こうしてじっくりと眺めてみると、思わず溜息が出るくらい綺麗な顔だ。そんな男の腕に抱かれていると考えると、恥ずかしくてたまらなくなる。
(クロエも橘美紗も、男性に免疫なさすぎる……)
戸惑いながらもどうすることもできずに、そのままじっとしているしかなかった。
「本当に、困ったのよ。起きないし、動けないし……」
それから、一時間後。
ようやく目を覚ましたエーリヒに、クロエは手早く朝食を作りながら文句を言っていた。
でも、まだ眠そうにぼんやりとしている彼は、あまり聞いていないようだ。
「もう……」
恥ずかしさを誤魔化すために、怒ったように言いながら、焼いたパンの上に卵とチーズ、そして薄切りのハムを乗せた。
「はい、どうぞ。でもそんなに寝起きが悪くて、よく近衛騎士が勤まったわね」
「城では、ほとんど眠れなかった。あの屋敷でもそうだ。でも、クロエの傍はすごく心地良い……」
「……っ」
まったく動じていない彼に少し嫌味を言うつもりが、その言葉にかえってクロエのほうが動揺していた。
たしかエーリヒは公爵家の庶子で、父親に引き取られはしたが、息子としては扱ってもらえなかったと聞いていた。育った家でも、その後勤めた王城でも常に気を張っていたのかと思うと、文句を言い続けることなどできなかった。
「そ、そうなの? まぁ、ゆっくり眠れたのなら、いいけど……」
「うん、クロエのお陰だ。とても助かっている」
まだ寝惚けているのかと思っていた。
でも、その言葉通りに満ち足りたような顔をしているエーリヒの姿を見て、何だか感動してしまう。
(誰かに必要とされているって、いいなぁ)
クロエの記憶では、父はとても厳しく、婚約者には適当に扱われ、ずっと自分は価値のない人間だと思っていた。
いなくなっても誰も困らない。
自分の代わりなどいくらでもいる。
ずっとそう思って生きてきたようだ。
橘美紗としての記憶が蘇った今なら、父は必要以上に厳しかったし、婚約者だったキリフはあまりにも不誠実だったと思う。

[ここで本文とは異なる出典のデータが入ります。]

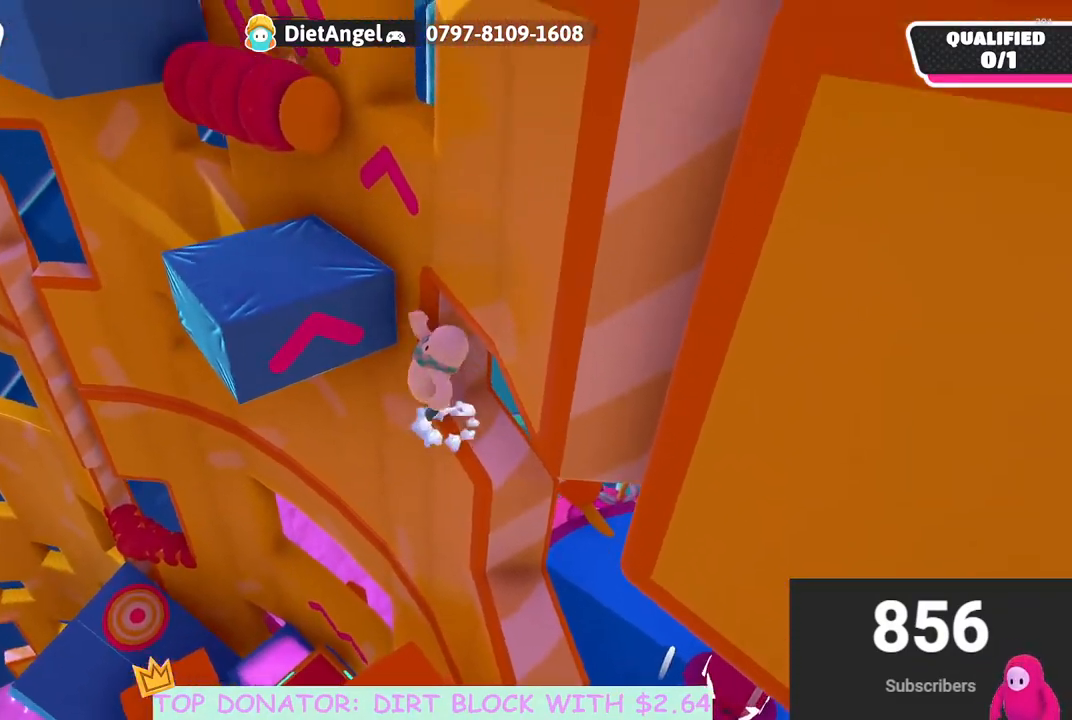
{"buttons": ["R2"], "left_stick": "up", "right_stick": "center", "events": [[117, "R2", "down"], [133, "A", "up"], [383, "left_stick", "up"]]}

でもクロエは他の世界を知らないこともあり、ただひたすら自分を責めていたようだ。
そんなクロエに、エーリヒは助けられていると言ってくれた。
それがこんなにも嬉しい。
「私も、エーリヒにはいつも助けられているから。お互い様だよ」
嬉しいと思うからこそ、自分も言葉にして伝えたいと思う。
そう言うと、エーリヒも幸福そうに微笑んだ。
「ありがとう、クロエ」
その笑顔が綺麗すぎて、また頬が熱くなる。
朝食を終えたあと、後片付けはいつもエーリヒがやってくれるから、クロエは紅茶を淹れてゆっくりと休んでいた。
ひと息入れたら、また魔法の勉強をしようと思う。
(そういえば……)
ふとクロエは、目覚める寸前に見ていた夢を思い出す。
エーリヒに抱きしめられていたことがあまりにも衝撃的で、忘れてしまっていた。
(あの人が、魔女だっていう王女様なの? だとしたら、ひどすぎるわ)
あの若い侍女は無事だろうか。
あれだけ血が流れてしまっていたら、傷痕が残ってしまうかもしれない。
(ちゃんと治るといいな。どうか、綺麗に治りますように)
ひそかに祈ったクロエの願いは、本人はまったく気が付かなかったが、わずかに魔力を帯びていた。